EXERCISE OBJECTIVE: Somewhere below is a line with "People who are" and, later, a line with "Future Aspect of the Study"; repeat those two lines and all the lines between them, exactly as they are.

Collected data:

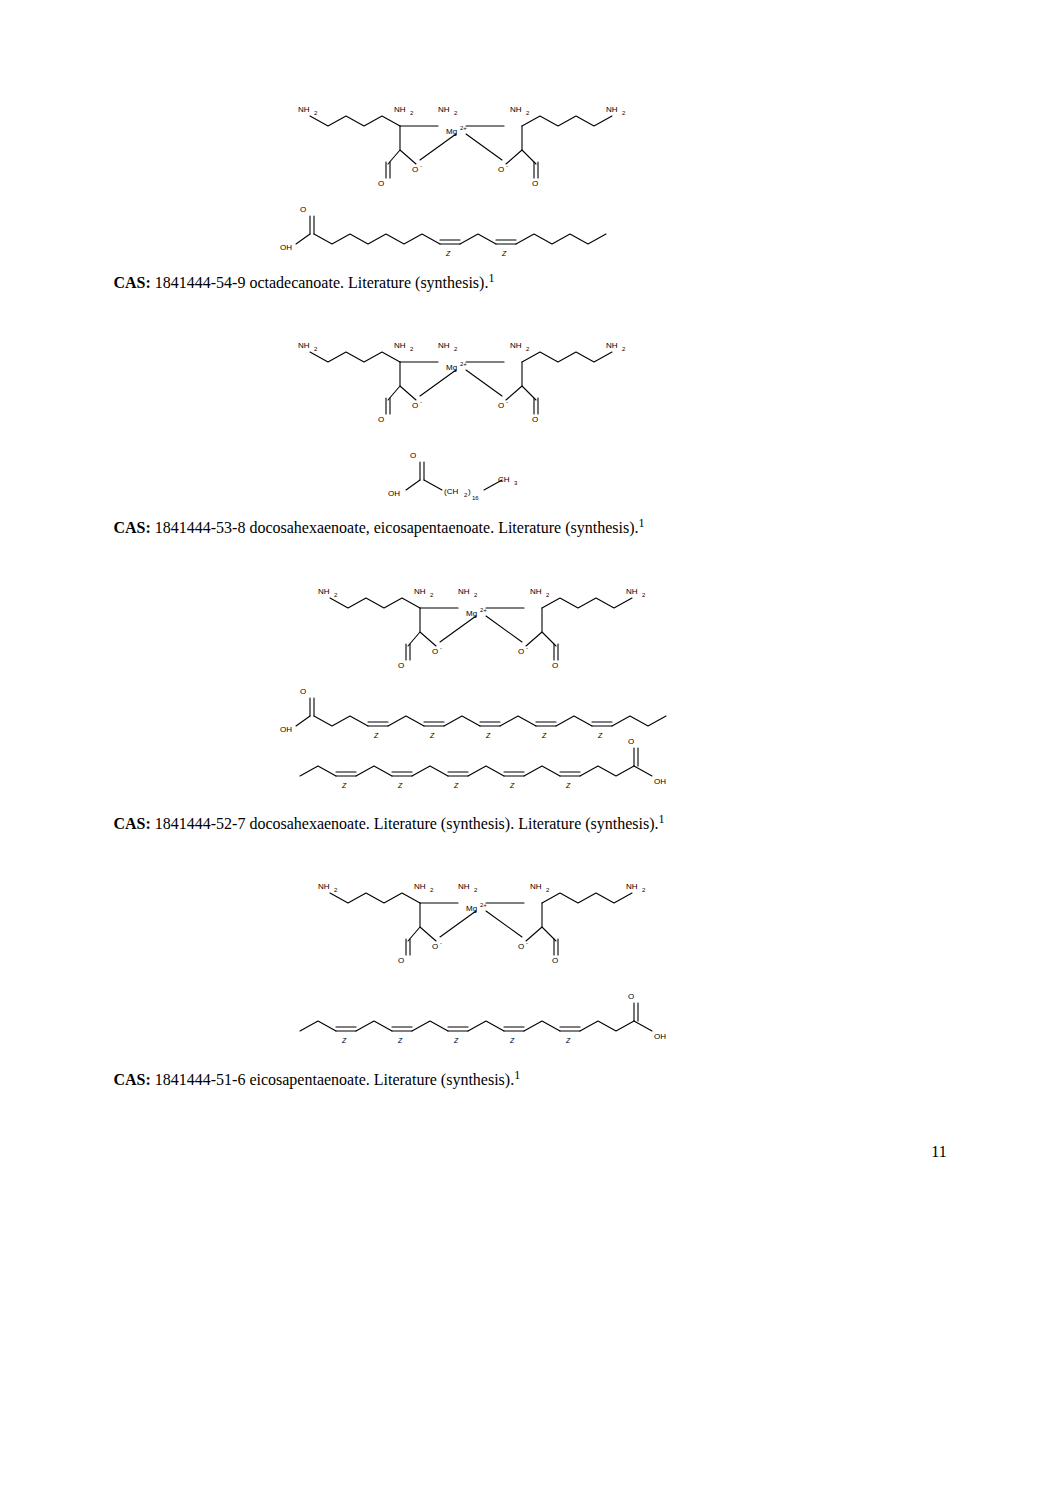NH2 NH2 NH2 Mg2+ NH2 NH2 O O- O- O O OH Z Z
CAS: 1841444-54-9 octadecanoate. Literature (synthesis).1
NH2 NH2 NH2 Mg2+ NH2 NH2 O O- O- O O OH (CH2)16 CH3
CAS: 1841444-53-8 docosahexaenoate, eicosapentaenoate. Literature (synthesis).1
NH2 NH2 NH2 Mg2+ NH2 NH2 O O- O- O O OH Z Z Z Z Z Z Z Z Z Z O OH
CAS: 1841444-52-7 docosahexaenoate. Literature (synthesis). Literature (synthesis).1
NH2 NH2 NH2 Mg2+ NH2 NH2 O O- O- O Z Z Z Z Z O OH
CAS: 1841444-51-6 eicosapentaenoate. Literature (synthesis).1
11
* * *
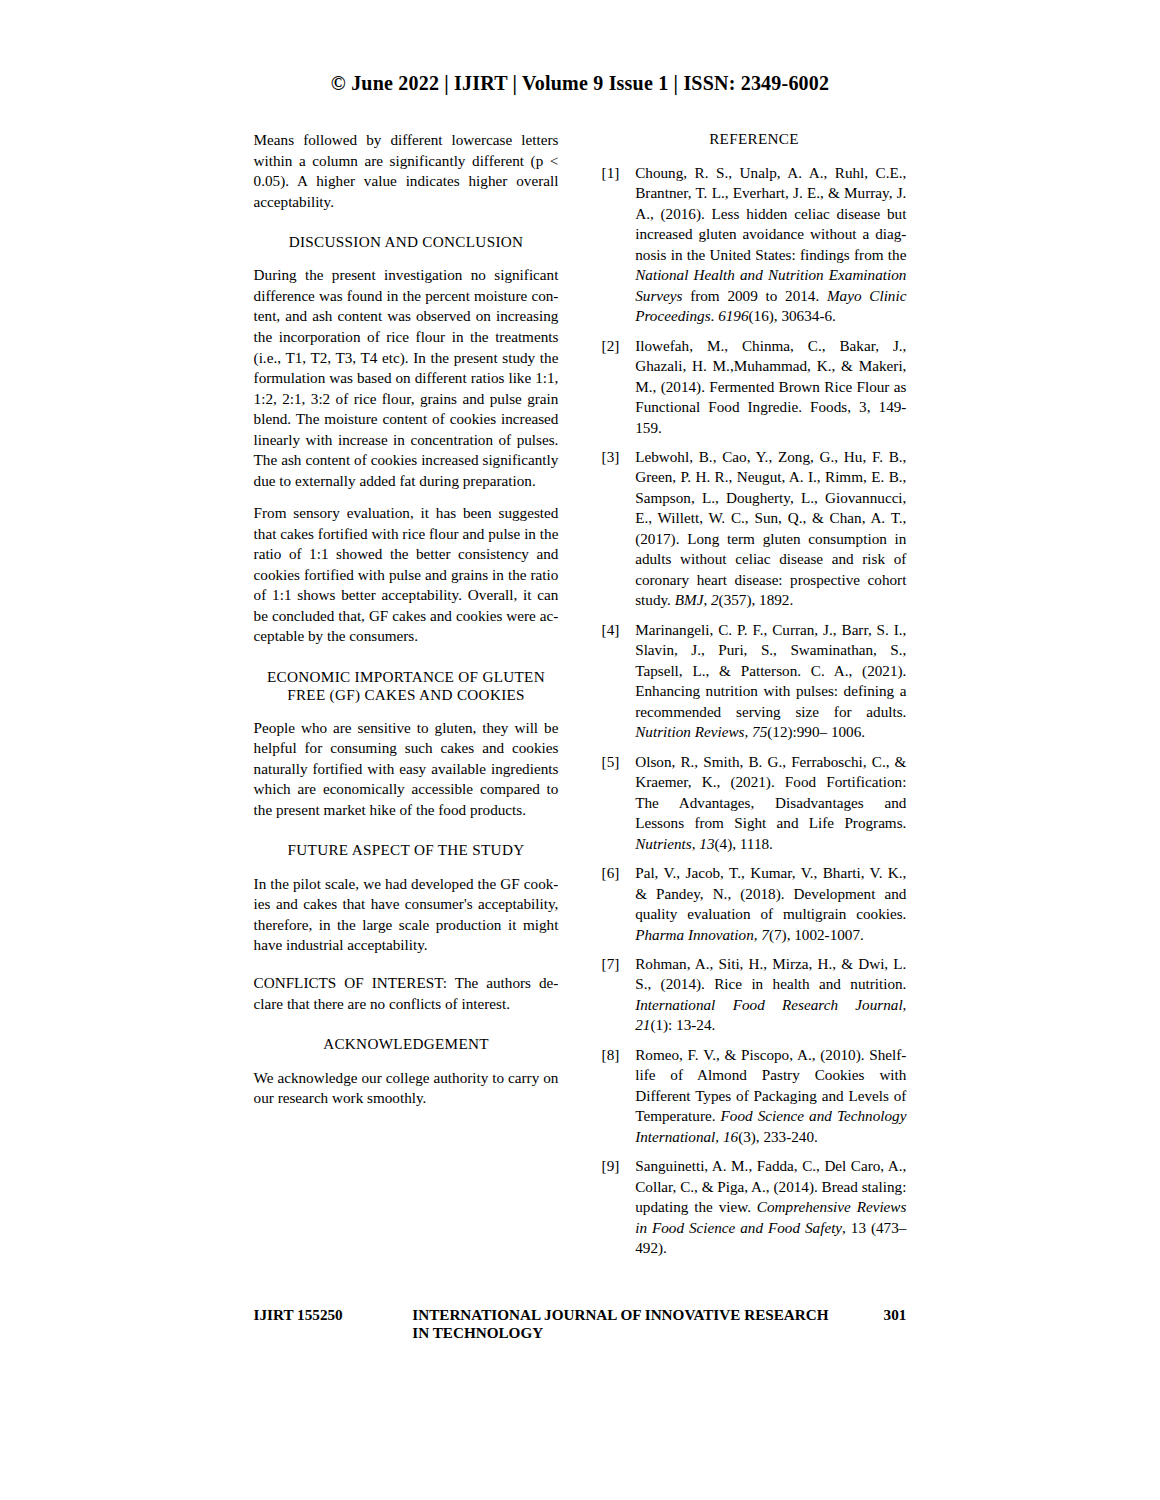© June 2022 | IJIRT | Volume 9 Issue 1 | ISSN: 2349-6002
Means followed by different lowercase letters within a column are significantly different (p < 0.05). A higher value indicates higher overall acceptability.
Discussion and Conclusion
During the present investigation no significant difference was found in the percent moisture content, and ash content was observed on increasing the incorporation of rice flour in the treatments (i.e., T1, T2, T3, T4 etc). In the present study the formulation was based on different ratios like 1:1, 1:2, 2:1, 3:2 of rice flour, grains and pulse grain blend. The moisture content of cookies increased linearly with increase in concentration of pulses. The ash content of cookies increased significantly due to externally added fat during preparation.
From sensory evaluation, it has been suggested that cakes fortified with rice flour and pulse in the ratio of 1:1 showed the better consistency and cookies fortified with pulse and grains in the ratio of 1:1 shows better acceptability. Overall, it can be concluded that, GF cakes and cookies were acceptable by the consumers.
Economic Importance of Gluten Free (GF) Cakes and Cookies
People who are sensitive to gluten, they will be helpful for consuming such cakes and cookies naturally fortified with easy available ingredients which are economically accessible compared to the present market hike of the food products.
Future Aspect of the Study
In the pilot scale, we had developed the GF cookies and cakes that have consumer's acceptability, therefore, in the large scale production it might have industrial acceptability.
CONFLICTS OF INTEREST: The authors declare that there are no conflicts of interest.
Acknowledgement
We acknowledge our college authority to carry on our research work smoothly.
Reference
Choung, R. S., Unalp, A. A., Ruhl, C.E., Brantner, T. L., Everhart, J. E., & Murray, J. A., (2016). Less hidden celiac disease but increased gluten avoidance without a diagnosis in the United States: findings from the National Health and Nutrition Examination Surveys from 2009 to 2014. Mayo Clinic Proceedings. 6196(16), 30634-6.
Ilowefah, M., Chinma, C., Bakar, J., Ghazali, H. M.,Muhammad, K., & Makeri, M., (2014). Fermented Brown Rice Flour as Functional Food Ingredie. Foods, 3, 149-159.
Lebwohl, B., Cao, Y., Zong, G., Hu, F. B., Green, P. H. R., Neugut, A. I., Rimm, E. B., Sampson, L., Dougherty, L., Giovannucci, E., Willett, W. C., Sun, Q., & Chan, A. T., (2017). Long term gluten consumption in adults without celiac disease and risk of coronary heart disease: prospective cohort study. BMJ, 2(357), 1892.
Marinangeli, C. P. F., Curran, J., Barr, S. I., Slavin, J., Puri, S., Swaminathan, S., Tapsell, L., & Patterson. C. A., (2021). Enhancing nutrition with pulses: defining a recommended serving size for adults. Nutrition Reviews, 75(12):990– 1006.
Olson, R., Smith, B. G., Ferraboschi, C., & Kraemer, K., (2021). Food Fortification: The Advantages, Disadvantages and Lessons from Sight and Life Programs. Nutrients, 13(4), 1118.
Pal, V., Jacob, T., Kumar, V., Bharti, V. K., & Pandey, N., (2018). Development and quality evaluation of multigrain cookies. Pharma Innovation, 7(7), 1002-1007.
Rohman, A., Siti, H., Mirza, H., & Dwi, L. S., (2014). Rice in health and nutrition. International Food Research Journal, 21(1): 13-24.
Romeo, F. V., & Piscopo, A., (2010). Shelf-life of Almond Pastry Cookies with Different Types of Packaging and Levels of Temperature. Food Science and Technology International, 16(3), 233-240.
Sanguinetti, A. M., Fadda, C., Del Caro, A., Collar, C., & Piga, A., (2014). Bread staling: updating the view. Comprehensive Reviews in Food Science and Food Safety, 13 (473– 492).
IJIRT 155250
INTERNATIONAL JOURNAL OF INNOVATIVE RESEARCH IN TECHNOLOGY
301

SOLVED PROBLEM:
People who are sensitive to gluten, they will be helpful for consuming such cakes and cookies naturally fortified with easy available ingredients which are economically accessible compared to the present market hike of the food products.
Future Aspect of the Study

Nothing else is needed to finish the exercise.